Viele Unternehmen verschätzen sich, wenn es um den Aufwand für die Neuinstallation einer ERP-Software geht. Das betrifft sowohl den veranschlagten Zeitrahmen als auch das Budget. So gaben 57 Prozent der befragten Firmen an, dass die Implementation länger als erwartet gedauert hätte, bei 54 Prozent sind die Kosten aus dem Ruder gelaufen. Für die Studie "ERP-Report 2010" haben die Marktforscher der Panorama Consulting Group aus Denver, Colorado, über 1600 Unternehmen befragt, die in den vergangenen vier Jahren eine neue ERP-Software installiert haben.
Als Dauer der Implementation haben die Analysten den kompletten Zyklus zugrunde gelegt: inklusive Prozess-Design, Anforderungsanalyse, Konfiguration, Testphase und Schulung der Nutzer. Im Schnitt gingen gute 18 Monate von der Planung bis zum tatsächlichen operativen Einsatz ins Land. „Die Unternehmen hatten entweder unrealistische Erwartungen oder haben bei der Planung schlicht entscheidende Projektanforderungen übersehen“, schreiben die Studienautoren.
Ähnliche Fehleinschätzungen sind vielen der Befragten um Hinblick auf die Kosten unterlaufen. Oft wurden in der Budgetplanung jene Kostenfaktoren nicht angemessen berücksichtigt, die über die Software-Lizenzen hinausgehen. Vor allem waren es die Kosten für Hardware-Upgrades sowie für Projekt- und Change-Management, die nicht richtig eingeschätzt wurden. Etwa 6,2 Millionen Dollar (6,9 Prozent vom Umsatz) haben die Befragten durchschnittlich für das neue ERP-System aufgewendet.
Die Teilnehmer der Studie wiesen die gesamte Bandbreite an Unternehmensgrößen auf: vom Start-up bis zu multinationalen Konzernen mit Milliardenumsätzen. Geografische Schwerpunkte der weltweiten Erhebung waren die USA (31 Prozent), Asia/Pazifik (31 Prozent) und Europa (14 Prozent).
Trotz der weitverbreiteten Fehleinschätzung des nötigen finanziellen und zeitlichen Aufwands für eine ERP-Implementation sehen die Marktforscher gegenüber der Erhebung von 2008 zumindest kleine Fortschritte. So lag vor zwei Jahren die durchschnittliche Implementationsdauer noch bei 19,8 Monaten, 59 Prozent der Befragten hatten ihr Budget überschritten; die Kosten hatten seinerzeit im Schnitt 8,5 Millionen Dollar betragen.
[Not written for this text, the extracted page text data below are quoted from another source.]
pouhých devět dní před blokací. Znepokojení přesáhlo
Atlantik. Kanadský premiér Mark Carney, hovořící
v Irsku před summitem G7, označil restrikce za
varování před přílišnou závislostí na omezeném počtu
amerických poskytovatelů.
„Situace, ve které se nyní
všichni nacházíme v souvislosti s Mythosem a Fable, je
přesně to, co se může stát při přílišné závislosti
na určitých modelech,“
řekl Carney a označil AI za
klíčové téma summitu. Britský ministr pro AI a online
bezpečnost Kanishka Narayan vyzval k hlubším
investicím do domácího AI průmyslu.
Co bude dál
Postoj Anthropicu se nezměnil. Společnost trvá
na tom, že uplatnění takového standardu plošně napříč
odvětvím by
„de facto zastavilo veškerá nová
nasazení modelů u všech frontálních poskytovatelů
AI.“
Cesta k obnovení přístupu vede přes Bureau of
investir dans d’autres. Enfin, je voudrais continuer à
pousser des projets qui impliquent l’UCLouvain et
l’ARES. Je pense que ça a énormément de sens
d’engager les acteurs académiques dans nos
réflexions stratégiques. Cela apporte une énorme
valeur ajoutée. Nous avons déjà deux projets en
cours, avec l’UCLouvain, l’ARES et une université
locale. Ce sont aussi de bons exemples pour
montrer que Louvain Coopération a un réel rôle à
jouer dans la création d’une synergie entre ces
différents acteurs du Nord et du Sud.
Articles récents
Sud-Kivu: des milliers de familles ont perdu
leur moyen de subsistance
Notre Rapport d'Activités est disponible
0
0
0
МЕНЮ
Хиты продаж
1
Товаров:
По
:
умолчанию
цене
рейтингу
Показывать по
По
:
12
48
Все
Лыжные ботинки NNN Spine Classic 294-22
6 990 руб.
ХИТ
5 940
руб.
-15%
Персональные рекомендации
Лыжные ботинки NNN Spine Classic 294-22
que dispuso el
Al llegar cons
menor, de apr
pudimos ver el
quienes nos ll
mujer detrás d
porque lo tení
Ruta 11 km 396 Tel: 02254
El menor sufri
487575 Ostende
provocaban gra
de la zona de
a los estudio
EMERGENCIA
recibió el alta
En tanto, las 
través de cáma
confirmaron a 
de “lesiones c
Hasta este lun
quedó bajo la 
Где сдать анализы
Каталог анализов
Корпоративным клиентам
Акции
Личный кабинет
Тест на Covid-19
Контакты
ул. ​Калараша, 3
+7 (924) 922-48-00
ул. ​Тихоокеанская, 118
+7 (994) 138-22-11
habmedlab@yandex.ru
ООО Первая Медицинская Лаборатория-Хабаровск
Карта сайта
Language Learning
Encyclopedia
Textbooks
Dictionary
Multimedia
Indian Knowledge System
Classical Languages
ERP als SaaS selten im Bugdet
Deutlich besser lagen in der aktuellen Studie die Unternehmen, die sich für eine SaaS-Lösung entschieden haben – allerdings nur im Hinblick auf den Zeitrahmen. Die Dauer für die Implementation einer Mietlösung lag bei 11,6 Monaten (im Vergleich zu 18,4 bei On-premise-Systemen). Allerdings überstiegen die Kosten hier erheblich häufiger das geplante Budget: Mehr als 70 Prozent hatten bei Ende des Projekts mehr Geld ausgegeben als ursprünglich veranschlagt.
„Obwohl SaaS-Lösungen weniger Flexibilität aufweisen als On-premise-Systeme, sollten die Unternehmen sich vom gegenwärtigen Hype um SaaS nicht verleiten lassen, den Aufwand zu unterschätzen, der für die erfolgreiche Implementation einer Mietsoftware nötig ist", so die Studienautoren.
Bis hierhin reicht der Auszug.